National Labor Relations Board ("NLRB") Acting General Counsel Lafe E. Solomon recently issued a second report reviewing fourteen NLRB decisions involving employee use of social media and online communications. The report supplements a prior report issued last year by the NLRB. A summary of the prior NLRB report can be found here.

In the summarized decisions, the NLRB continued its practice of distinguishing between employees who use social media to engage in concerted activity such as discussing terms and conditions of employment and employees who use social media to simply express personal gripes or rants about their employers. Employees in the former group were found to be protected by the National Labor Relations Act ("NLRA"), whereas employees in the latter group were not protected by the statute.

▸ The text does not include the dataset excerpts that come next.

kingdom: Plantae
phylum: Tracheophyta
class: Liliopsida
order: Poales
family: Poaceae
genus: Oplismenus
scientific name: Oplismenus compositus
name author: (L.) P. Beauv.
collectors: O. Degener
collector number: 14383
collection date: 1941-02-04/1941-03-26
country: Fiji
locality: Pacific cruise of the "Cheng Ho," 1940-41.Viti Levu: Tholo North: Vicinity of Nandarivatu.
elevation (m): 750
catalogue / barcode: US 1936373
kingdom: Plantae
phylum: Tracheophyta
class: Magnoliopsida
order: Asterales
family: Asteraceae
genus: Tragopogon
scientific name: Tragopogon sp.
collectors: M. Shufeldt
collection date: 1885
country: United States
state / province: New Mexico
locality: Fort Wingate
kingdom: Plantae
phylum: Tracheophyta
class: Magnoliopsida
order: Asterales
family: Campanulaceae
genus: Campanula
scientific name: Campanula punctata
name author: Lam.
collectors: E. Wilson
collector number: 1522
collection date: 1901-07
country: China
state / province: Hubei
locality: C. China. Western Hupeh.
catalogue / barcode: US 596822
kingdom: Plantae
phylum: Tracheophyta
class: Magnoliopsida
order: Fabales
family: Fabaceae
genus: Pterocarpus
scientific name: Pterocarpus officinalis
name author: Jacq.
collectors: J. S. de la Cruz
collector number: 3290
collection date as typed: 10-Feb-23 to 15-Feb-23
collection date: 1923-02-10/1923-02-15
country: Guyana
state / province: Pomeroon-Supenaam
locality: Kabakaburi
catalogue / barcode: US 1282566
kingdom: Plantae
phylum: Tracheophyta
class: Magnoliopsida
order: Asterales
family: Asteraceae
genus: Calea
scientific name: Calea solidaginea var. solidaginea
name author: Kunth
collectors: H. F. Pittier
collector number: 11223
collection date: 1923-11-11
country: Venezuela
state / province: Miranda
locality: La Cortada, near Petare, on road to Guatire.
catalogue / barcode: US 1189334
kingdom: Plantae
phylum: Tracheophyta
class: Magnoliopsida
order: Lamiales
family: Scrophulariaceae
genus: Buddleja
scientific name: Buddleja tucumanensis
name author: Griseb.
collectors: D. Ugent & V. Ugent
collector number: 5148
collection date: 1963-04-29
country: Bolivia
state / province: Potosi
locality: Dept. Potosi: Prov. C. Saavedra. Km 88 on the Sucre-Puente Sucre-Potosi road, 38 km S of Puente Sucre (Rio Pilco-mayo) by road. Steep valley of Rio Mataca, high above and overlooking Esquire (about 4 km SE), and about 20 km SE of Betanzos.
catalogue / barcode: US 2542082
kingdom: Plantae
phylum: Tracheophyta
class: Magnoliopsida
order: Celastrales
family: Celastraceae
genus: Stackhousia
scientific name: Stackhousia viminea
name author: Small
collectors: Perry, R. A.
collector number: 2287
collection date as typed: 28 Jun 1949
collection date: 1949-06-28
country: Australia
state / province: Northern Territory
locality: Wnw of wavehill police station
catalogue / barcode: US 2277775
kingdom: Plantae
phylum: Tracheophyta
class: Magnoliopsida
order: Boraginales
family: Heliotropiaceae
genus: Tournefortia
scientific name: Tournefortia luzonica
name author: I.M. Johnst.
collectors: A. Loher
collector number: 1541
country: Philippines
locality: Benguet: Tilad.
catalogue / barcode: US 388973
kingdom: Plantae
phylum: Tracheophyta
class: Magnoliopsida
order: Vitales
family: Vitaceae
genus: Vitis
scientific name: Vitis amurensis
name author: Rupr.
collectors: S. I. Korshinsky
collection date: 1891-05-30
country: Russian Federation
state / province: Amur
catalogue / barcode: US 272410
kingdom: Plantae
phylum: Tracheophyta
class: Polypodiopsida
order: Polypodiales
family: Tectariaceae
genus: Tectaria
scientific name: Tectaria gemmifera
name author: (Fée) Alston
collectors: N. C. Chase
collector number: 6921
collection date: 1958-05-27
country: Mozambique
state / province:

The NLRB report also provides guidance for employers drafting social media policies. In one decision cited in the report, the NLRB rejected as overbroad a social media policy that barred "defamatory" or "disparaging" online postings about an employer or its employees. The NLRB explained that such "defamatory" postings could include statutorily protected criticism of the employer's labor policy or treatment of its employees. By contrast, the NLRB upheld a policy that barred postings containing statements that were slanderous, threatening, or harassing in violation of the employer's workplace policies against harassment and discrimination.

In light of these decisions, employers should look carefully at their social networking and disciplinary policies to ensure compliance with the NLRA.